The scale of the opportunity in the Golden Triangle is material for the wellbeing of the province. The economic impacts of 27 proposed mining projects across the province are pegged at $90 billion of incremental economic output; $41 billion of capital invested; $7.3 billion in tax revenue; and 10,000-12,000 direct jobs at average salaries approaching $139,000 per year. Today, mined commodities account for 28 per cent of B.C.’s goods exports, a share that’s likely to rise in the coming years if several new large mines proceed.

Indigenous Relations and Land Use Policy

While theoretically promising, B.C.’s courts and the government itself are hindering the province’s mining opportunity, at least in the near term. B.C. court judgements in two Indigenous-related cases have sent the relevant legal framework into unpredictable territory; and the NDP government’s own decision-making contradicts its stated aspiration to leverage the province’s abundant critical minerals opportunity and spur natural resource development more generally as central planks of its “Look West” strategy.

In December 2025, the B.C. Court of Appeal ruled that the province’s Mineral Tenure Act (MTA) and claim registration process violate the Declaration on the Rights of Indigenous Peoples Act (DRIPA), adopted by the Legislature several years ago. It does so, the court ruled, by failing to incorporate the principles of the United Nations Declaration on the Rights of Indigenous Peoples (UNDRIP) into the MTA to secure free, prior and informed consent by affected First Nations before a claim may be registered. This decision sent shock waves across B.C.’s natural resource sectors, which all rely heavily on access to Crown land to search for, develop and produce the resource-based goods that make up more than three-quarters of the province’s merchandise exports. Premier David Eby decried the Court of Appeal ruling, arguing that it misunderstood the intention of B.C. legislators when they passed DRIPA and threatened to undermine the province’s ability to manage and regulate activity on Crown lands, notably mine staking and mineral exploration.
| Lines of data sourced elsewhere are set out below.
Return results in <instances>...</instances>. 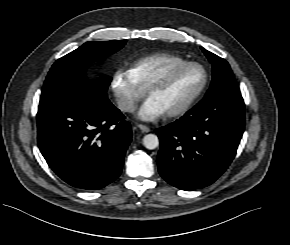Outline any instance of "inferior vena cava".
I'll return each mask as SVG.
<instances>
[{
  "label": "inferior vena cava",
  "mask_w": 290,
  "mask_h": 245,
  "mask_svg": "<svg viewBox=\"0 0 290 245\" xmlns=\"http://www.w3.org/2000/svg\"><path fill=\"white\" fill-rule=\"evenodd\" d=\"M118 108L124 112H132L135 109V104L133 100L128 97H121L118 99Z\"/></svg>",
  "instance_id": "1"
}]
</instances>
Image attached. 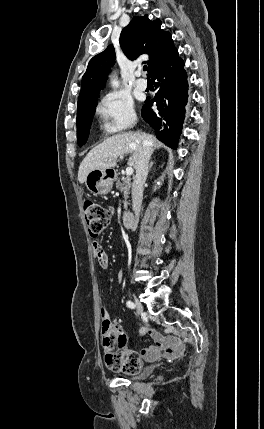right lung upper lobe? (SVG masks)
I'll use <instances>...</instances> for the list:
<instances>
[{"label": "right lung upper lobe", "mask_w": 264, "mask_h": 429, "mask_svg": "<svg viewBox=\"0 0 264 429\" xmlns=\"http://www.w3.org/2000/svg\"><path fill=\"white\" fill-rule=\"evenodd\" d=\"M161 21L148 19V16L134 17L120 34V46L131 60L141 54H148V73H151L174 51L173 40L169 32L163 31ZM115 61L113 45L94 56L82 78L78 106L97 100L107 74Z\"/></svg>", "instance_id": "right-lung-upper-lobe-1"}]
</instances>
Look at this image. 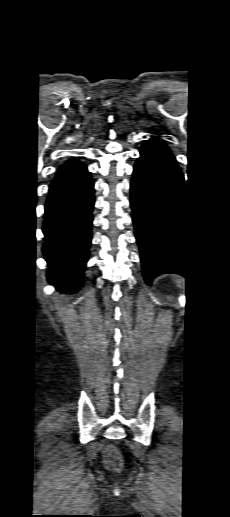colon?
<instances>
[{
    "instance_id": "1",
    "label": "colon",
    "mask_w": 230,
    "mask_h": 517,
    "mask_svg": "<svg viewBox=\"0 0 230 517\" xmlns=\"http://www.w3.org/2000/svg\"><path fill=\"white\" fill-rule=\"evenodd\" d=\"M103 463L111 471H120L123 468V458L114 446H107L104 450Z\"/></svg>"
}]
</instances>
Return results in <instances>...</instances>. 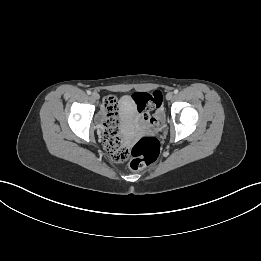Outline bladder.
<instances>
[{"label": "bladder", "mask_w": 261, "mask_h": 261, "mask_svg": "<svg viewBox=\"0 0 261 261\" xmlns=\"http://www.w3.org/2000/svg\"><path fill=\"white\" fill-rule=\"evenodd\" d=\"M118 109L122 120L127 125H133L135 120V106L132 98L128 95L122 96L118 103Z\"/></svg>", "instance_id": "bladder-1"}]
</instances>
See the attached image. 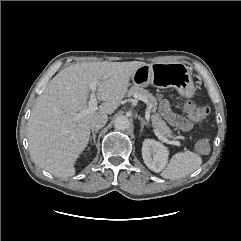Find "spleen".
Masks as SVG:
<instances>
[{"label": "spleen", "instance_id": "spleen-1", "mask_svg": "<svg viewBox=\"0 0 241 241\" xmlns=\"http://www.w3.org/2000/svg\"><path fill=\"white\" fill-rule=\"evenodd\" d=\"M202 164V158L191 151L174 154L161 176L164 179H181L197 170Z\"/></svg>", "mask_w": 241, "mask_h": 241}]
</instances>
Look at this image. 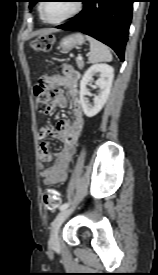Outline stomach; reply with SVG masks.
<instances>
[{"instance_id":"0dacf381","label":"stomach","mask_w":158,"mask_h":275,"mask_svg":"<svg viewBox=\"0 0 158 275\" xmlns=\"http://www.w3.org/2000/svg\"><path fill=\"white\" fill-rule=\"evenodd\" d=\"M85 41L84 36L80 33H75L64 37L60 42V47L63 52H68L77 45L83 44Z\"/></svg>"}]
</instances>
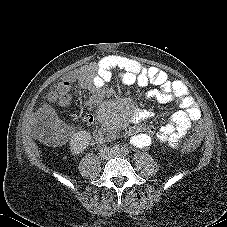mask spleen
<instances>
[{"label": "spleen", "instance_id": "1", "mask_svg": "<svg viewBox=\"0 0 227 227\" xmlns=\"http://www.w3.org/2000/svg\"><path fill=\"white\" fill-rule=\"evenodd\" d=\"M189 136L193 140H200L204 136V129L200 125H193L189 129Z\"/></svg>", "mask_w": 227, "mask_h": 227}]
</instances>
Then in June 2026, a B.C. Supreme Court found the provincial Crown had neglected to undertake sufficient consultation with Tsetsaut Skii km Lax Ha (TSKLH) Nation before making a determination, under the Environmental Assessment Act, that Seabridge Inc. had “substantially started” its $5 billion KSM copper-gold mining project in the Golden Triangle (Seabridge 2026).

The B.C. government’s abrupt moratorium extension to Jan. 31, 2027, for mineral exploration (new claims only) over 16 million hectares in northwest B.C. clashes with its happy narrative that the province is an emerging global critical minerals heavyweight. Awkwardly, the moratorium landed in the same week as the province was leading a joint business-government delegation to Ottawa to promote mining in B.C.

We see two areas where these developments harm B.C.’s value proposition for mining, specific to the Golden Triangle, but also throughout the province:

  1. The abrupt moratorium extension sends a chilling message to those wishing to pursue opportunities in B.C.’s land-based extractive sectors. Further, the cascade of Indigenous-related court decisions casts a cloud over the future of mining in the province.
  2. For the judiciary, it seems that a governmental decision to prioritize the development of a particular economic sector to advance the wider public interest no longer carries much weight in court decision-making, at least when Aboriginal rights and title matters are involved.

If the B.C. mining sector cannot fulfil the opportunities to invest $41 billion to find and produce critical minerals, and to generate $90 billion in economic output (from the 27 proposed B.C.-wide projects identified by MABC), the province will be poorer. In-demand minerals and metals will not be used to Canada’s and our allies’ benefit. Investment dollars—and the jobs and tax revenues they generate—will shift to other jurisdictions with more predictable legal and policy regimes for land-based natural resource activity. The goal of achieving reconciliation with Indigenous peoples is likely to be set back, as more areas of the province become “no-go” zones for business investment and economic development and the broader B.C. economy suffers as a result.